Task description: Could you restate the whole listing below word for word, minus the pictures?

Data shown:
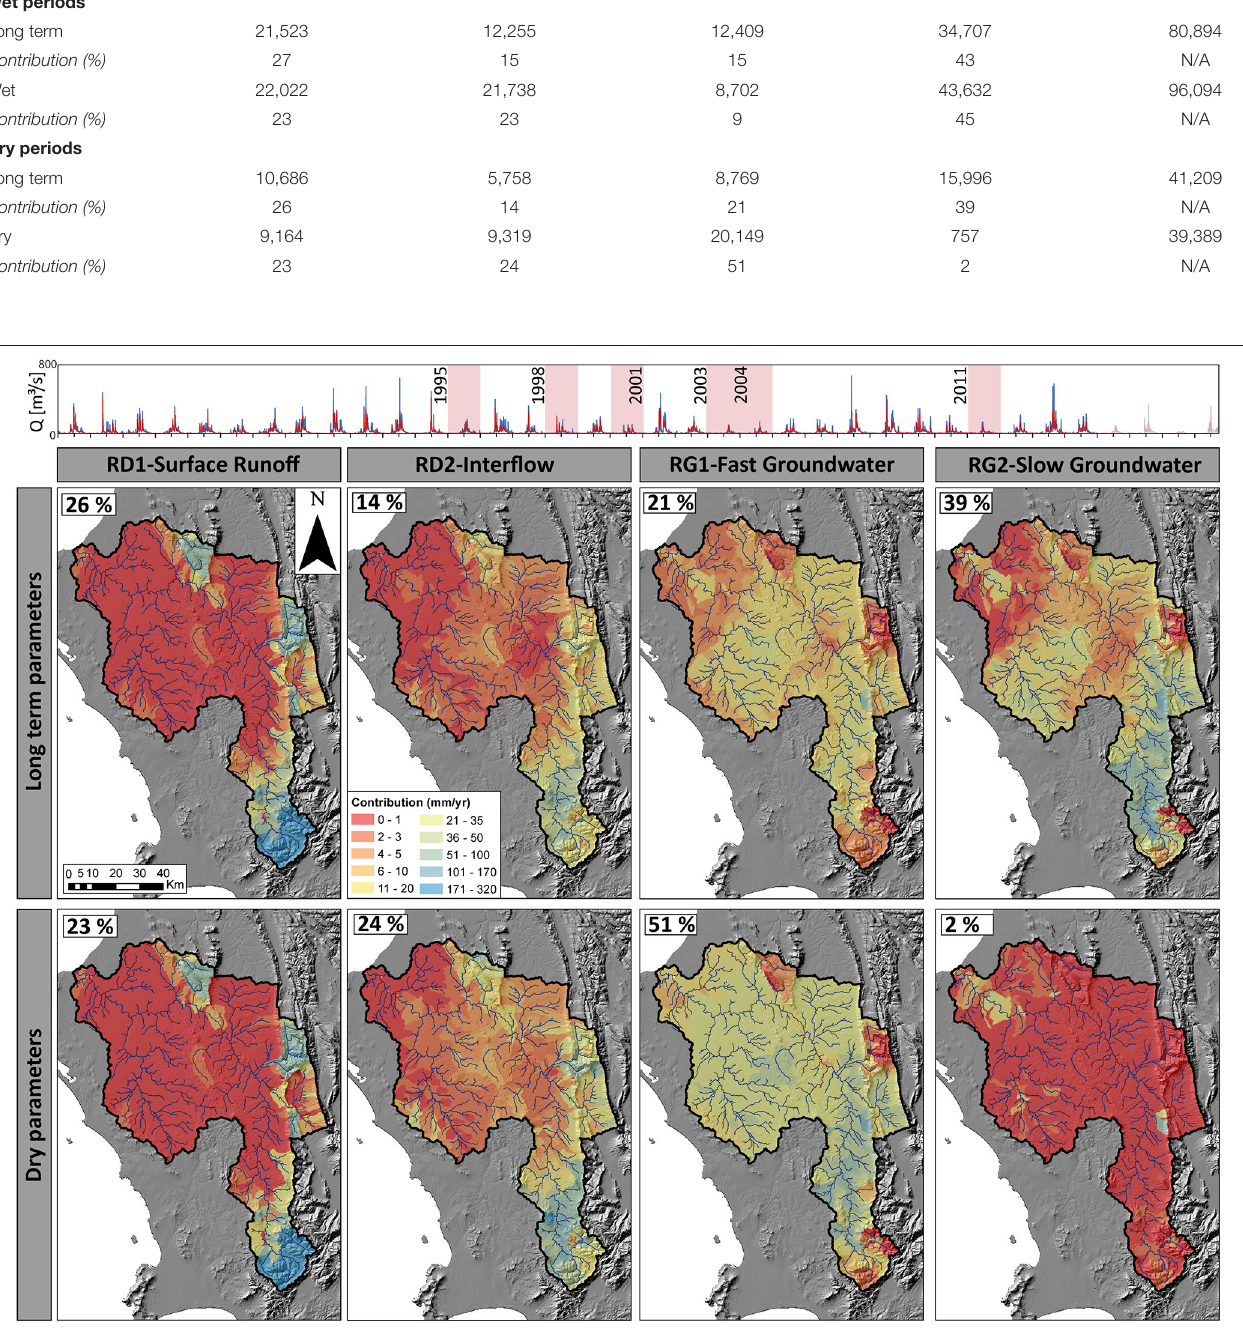
Frontiers in Climate |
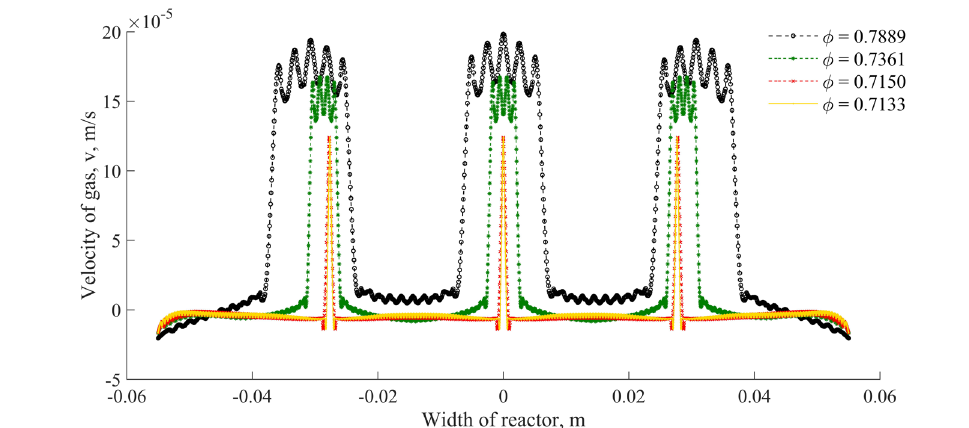
Fig. 6. The effect of voidage of the fixed bed (φ) on the velocity profile of gas at constant pressure gradient, lattice speed (cs) and dynamic viscosity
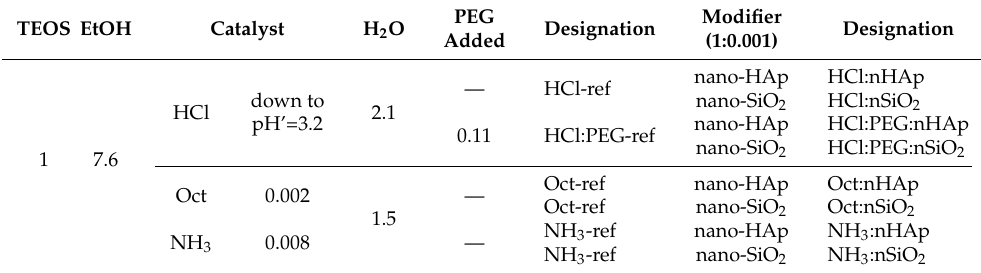
Table 1. Molar ratios of the several formulations prepared in the present work: TEOS:EtOH:Catalyst: H 2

Answer below:
Frontiers in Climate |
Fig. 6. The effect of voidage of the fixed bed (φ) on the velocity profile of gas at constant pressure gradient, lattice speed (cs) and dynamic viscosity
Table 1. Molar ratios of the several formulations prepared in the present work: TEOS:EtOH:Catalyst: H 2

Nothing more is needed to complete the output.